◆ Exercise brief ◆
Please copy the part of the thread below on static typing in Elixir, from "Finally, pattern matching" up to and including "static type advantages.".

Do you know of a good reference that discusses what types of problems Dialyzer is good for and what problems it isn't good for?

ashton314 · on June 1, 2022

Woof. I feel your pain. That paper by Lindahl and Sagonas is pretty decent at exploring some of the theoretical limitations of the system. (DM me on Matrix if you can’t find it: I’m @ashton314:lambdaland.org Email is also in my resume which is on my blog; see bio)

Beyond that… er no, unfortunately. I’ve done many a web search trying to figure out some funky behaviour. :-P

pmontra · on June 1, 2022

I'm copy pasting my usual comment about types in Ruby: if I'd want static types I'd be using one of the many static typed languages out there. One among the many reasons I like Ruby and Elixir is that they are dynamically typed.

I'm happy to see that the official type annotation system for Ruby is basically hiding them under the carpet by writing them into a separate optional file where they hopefully go to die in the dark. The @spec line in Elixir is just not DRY and inconvenient. Sometimes you fail to match it to the actual function definition because typos happen.

I add an anecdote from the largest Elixir project I've been working on. One of the original developers added @specs to all the modules he developed. The other two of us did that too for many reasons. We're all senior developers but he's more senior and we'd like to see how it turned out. That developer left the project pretty soon, with some appearances now and then. New developers joined the project, mostly junior. After five years no new code has @specs AFAIK.

I remember a couple of cases where static typing would have spared us a half hour of debugging. No type declaration saved us hours of typing and thinking though. I can't think about a single test that we wouldn't have to write if we had static typing because we're testing for functionality, not for input and output types.

Finally, pattern matching in function definition is a great substitute for static typing because it limits the shape of the data that code can work on. There is no way not to have two Person arguments in function with a declaration of

  def marry(%Person{name: name1}, %Person{name: name2}) do
    IO.puts("#{name1} and #{name2} are married")
  end

You can't marry a dog and a cat there, or an int and a string.

nagasadhu · on June 1, 2022

> if I'd want static types I'd be using one of the many static typed languages out there.

Some of us want to have the concurrency and resilience of the BEAM with ADTs for data modelling and other static type advantages.

Caramel, gleam and purerl are worthy efforts in this direction. A more production ready half-ass alternative is to use elixir with whatever type advantages you can get.

pmontra · on June 1, 2022

In an ideal world you would be using a static typed language on the BEAM. Maybe there are some. I'm not saying that you should look for them or create one, because there are obvious advantages in using a language with a large community and creating a new community is a years long process, apart from the technical complexity of designing and implementing a language. You and I are probably paid for something else.

◆ Information shown ◆
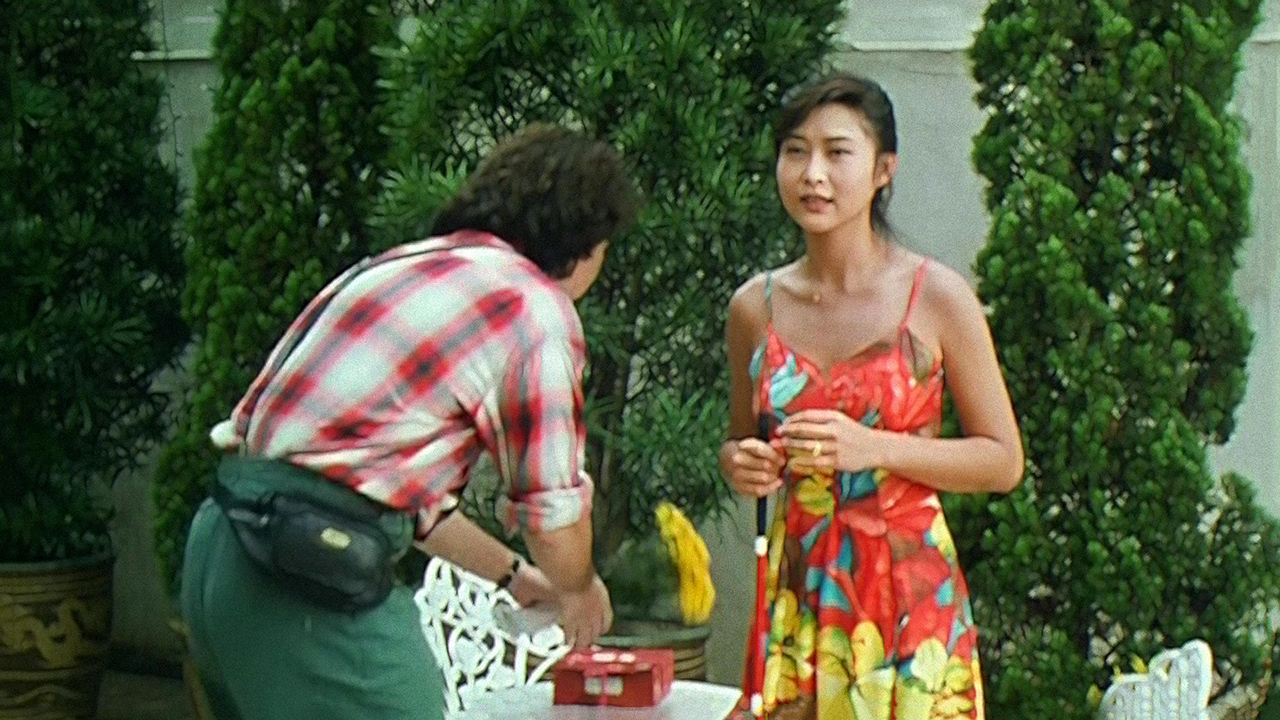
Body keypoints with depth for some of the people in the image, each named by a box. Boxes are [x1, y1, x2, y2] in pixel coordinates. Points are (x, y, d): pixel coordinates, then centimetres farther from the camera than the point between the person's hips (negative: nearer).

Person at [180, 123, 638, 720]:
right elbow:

◆ Exercise solution ◆
Finally, pattern matching in function definition is a great substitute for static typing because it limits the shape of the data that code can work on. There is no way not to have two Person arguments in function with a declaration of

  def marry(%Person{name: name1}, %Person{name: name2}) do
    IO.puts("#{name1} and #{name2} are married")
  end

You can't marry a dog and a cat there, or an int and a string.

nagasadhu · on June 1, 2022

> if I'd want static types I'd be using one of the many static typed languages out there.

Some of us want to have the concurrency and resilience of the BEAM with ADTs for data modelling and other static type advantages.